Instructions to follow → Please write out the listing exactly, leaving each picture out.

Data →
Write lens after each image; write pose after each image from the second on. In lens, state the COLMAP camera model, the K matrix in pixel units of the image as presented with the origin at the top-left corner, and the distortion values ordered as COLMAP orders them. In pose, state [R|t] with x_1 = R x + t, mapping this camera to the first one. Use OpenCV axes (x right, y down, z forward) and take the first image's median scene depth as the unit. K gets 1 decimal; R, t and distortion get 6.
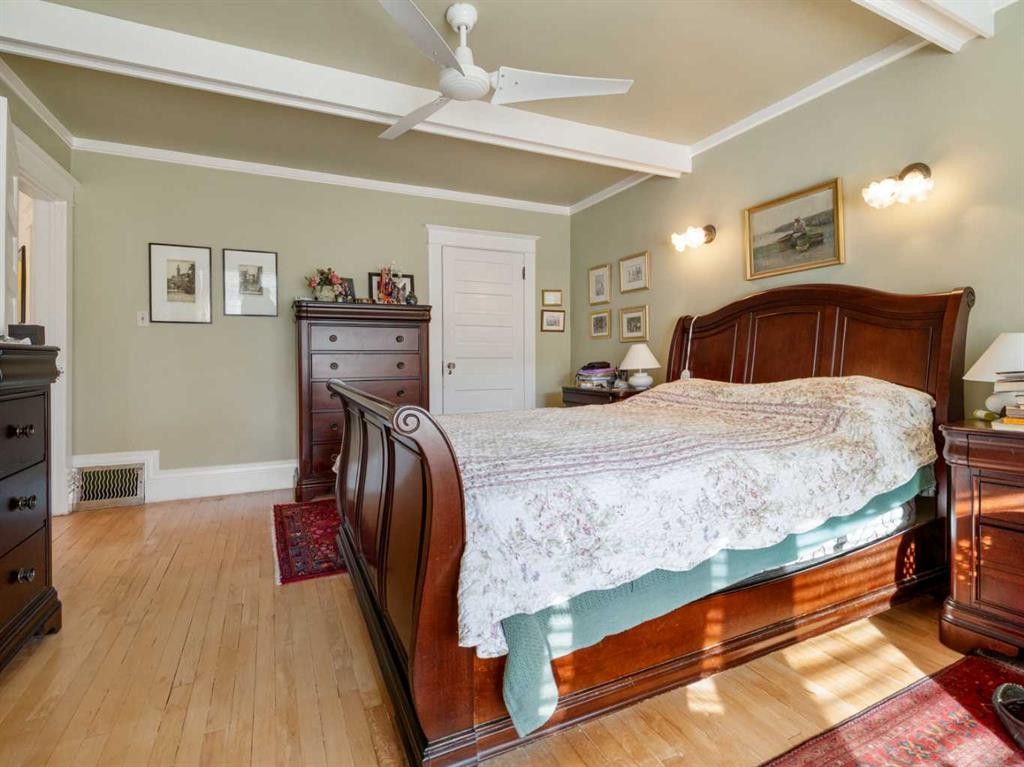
lens RADIAL K [[494.7, 0, 503.0], [0, 494.7, 359.1], [0, 0, 1]] dist [-0.008374, -0.000434]
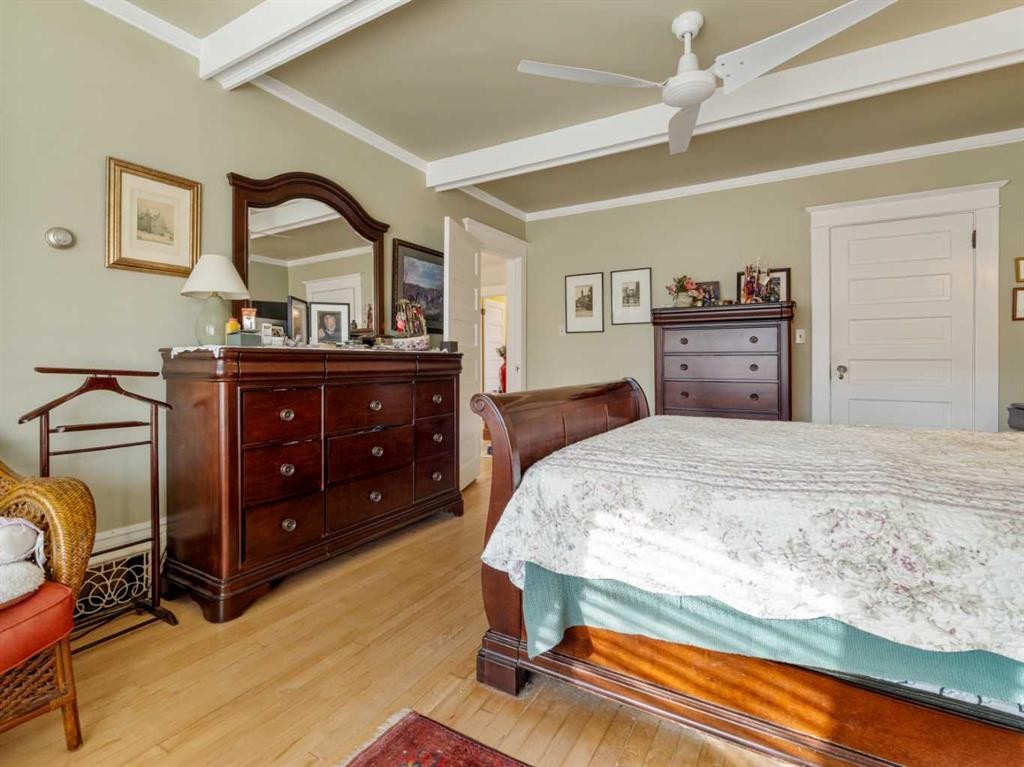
lens RADIAL K [[494.7, 0, 498.6], [0, 494.7, 360.3], [0, 0, 1]] dist [-0.008374, -0.000434]
pose [[0.557210, 0.004986, -0.830357, 0.449894], [-0.002220, 0.999987, 0.004515, -0.005655], [0.830369, -0.000672, 0.557214, 0.092691]]
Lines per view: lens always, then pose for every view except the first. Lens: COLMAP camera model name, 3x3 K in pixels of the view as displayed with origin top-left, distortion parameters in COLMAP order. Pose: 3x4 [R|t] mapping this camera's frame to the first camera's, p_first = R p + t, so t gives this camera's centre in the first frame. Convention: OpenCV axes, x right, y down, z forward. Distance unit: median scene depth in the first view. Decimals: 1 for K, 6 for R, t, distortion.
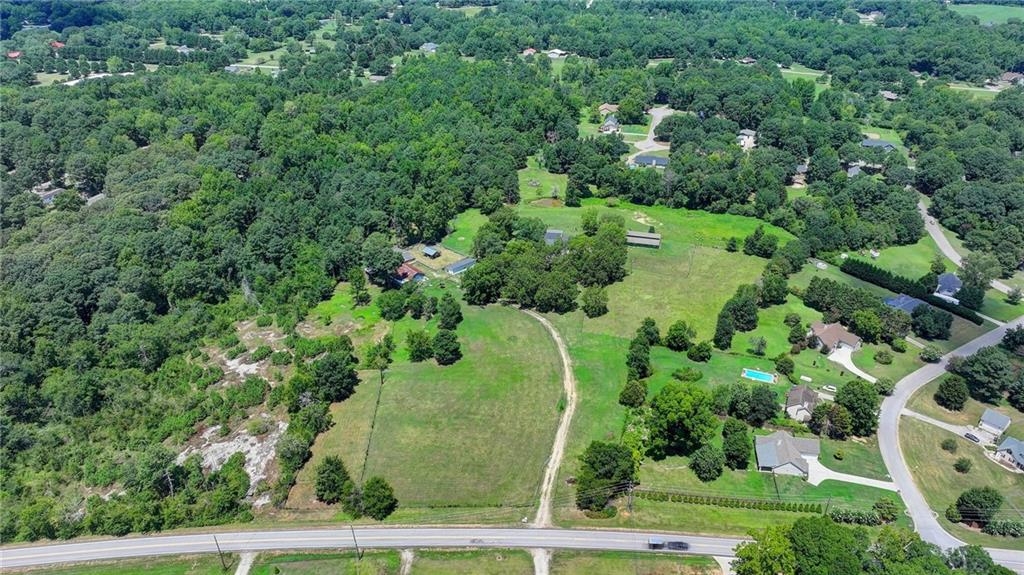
lens RADIAL K [[715.8, 0, 518.2], [0, 715.8, 287.2], [0, 0, 1]] dist [-0.004392, 0.017266]
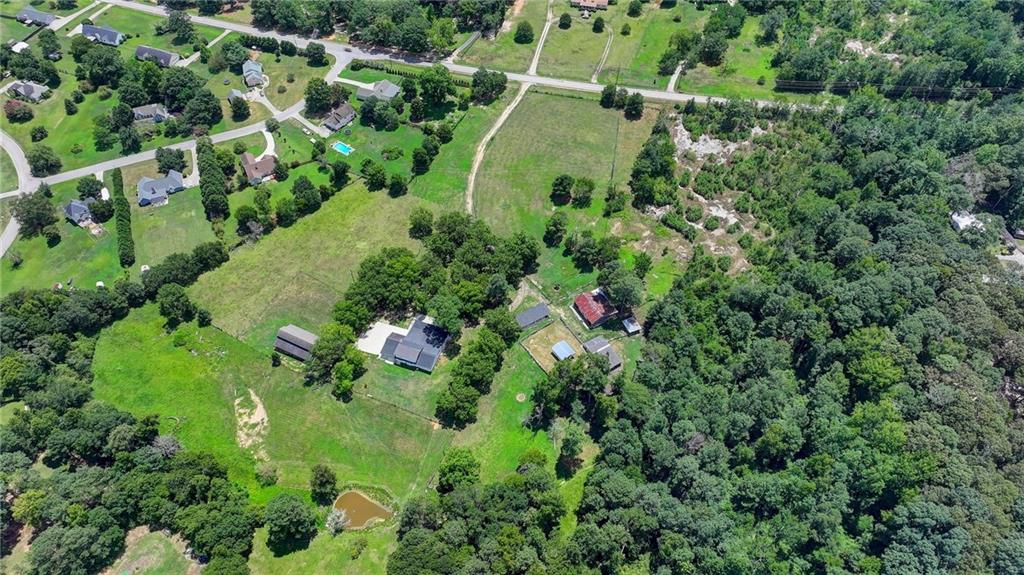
lens RADIAL K [[715.8, 0, 520.0], [0, 715.8, 285.5], [0, 0, 1]] dist [-0.004392, 0.017266]
pose [[-0.979466, -0.161586, 0.120563, -0.195029], [0.092164, 0.172992, 0.980602, -1.069112], [-0.179308, 0.971578, -0.154548, 1.301272]]
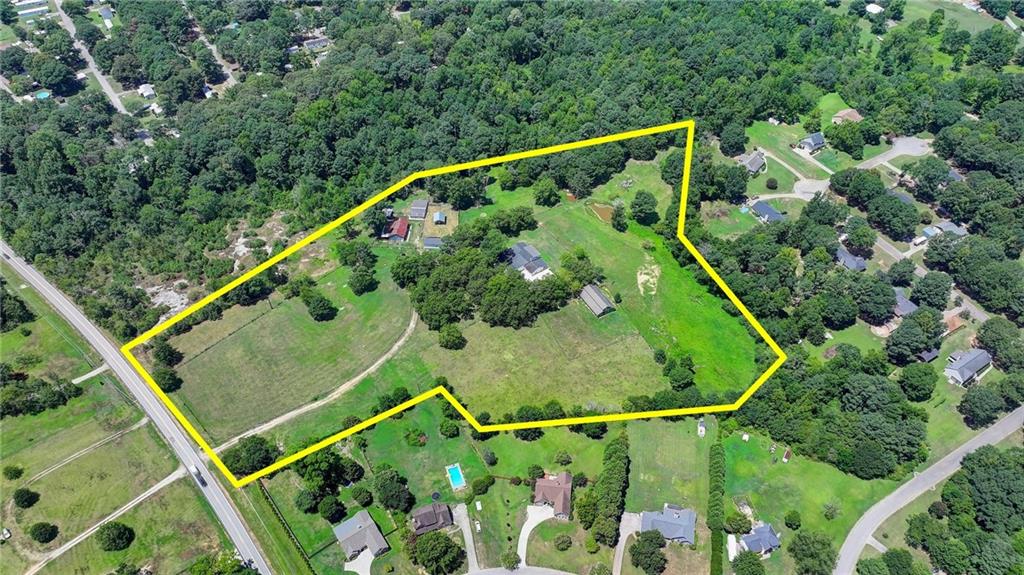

Expected output →
Write lens after each image; write pose after each image from the second on. In lens, state the COLMAP camera model, the K matrix in pixel units of the image as presented with the origin at the top-left corner, and the distortion values ordered as COLMAP orders them. In pose, state [R|t] with x_1 = R x + t, mapping this camera to the first one. Use OpenCV axes (x right, y down, z forward) and take the first image's median scene depth as the unit. K gets 1 decimal; R, t and distortion get 6.
lens RADIAL K [[494.7, 0, 503.0], [0, 494.7, 359.1], [0, 0, 1]] dist [-0.008374, -0.000434]
lens RADIAL K [[494.7, 0, 498.6], [0, 494.7, 360.3], [0, 0, 1]] dist [-0.008374, -0.000434]
pose [[0.557210, 0.004986, -0.830357, 0.449894], [-0.002220, 0.999987, 0.004515, -0.005655], [0.830369, -0.000672, 0.557214, 0.092691]]
Lines per view: lens always, then pose for every view except the first. Lens: COLMAP camera model name, 3x3 K in pixels of the view as displayed with origin top-left, distortion parameters in COLMAP order. Pose: 3x4 [R|t] mapping this camera's frame to the first camera's, p_first = R p + t, so t gives this camera's centre in the first frame. Convention: OpenCV axes, x right, y down, z forward. Distance unit: median scene depth in the first view. Decimals: 1 for K, 6 for R, t, distortion.
lens RADIAL K [[715.8, 0, 518.2], [0, 715.8, 287.2], [0, 0, 1]] dist [-0.004392, 0.017266]
lens RADIAL K [[715.8, 0, 520.0], [0, 715.8, 285.5], [0, 0, 1]] dist [-0.004392, 0.017266]
pose [[-0.979466, -0.161586, 0.120563, -0.195029], [0.092164, 0.172992, 0.980602, -1.069112], [-0.179308, 0.971578, -0.154548, 1.301272]]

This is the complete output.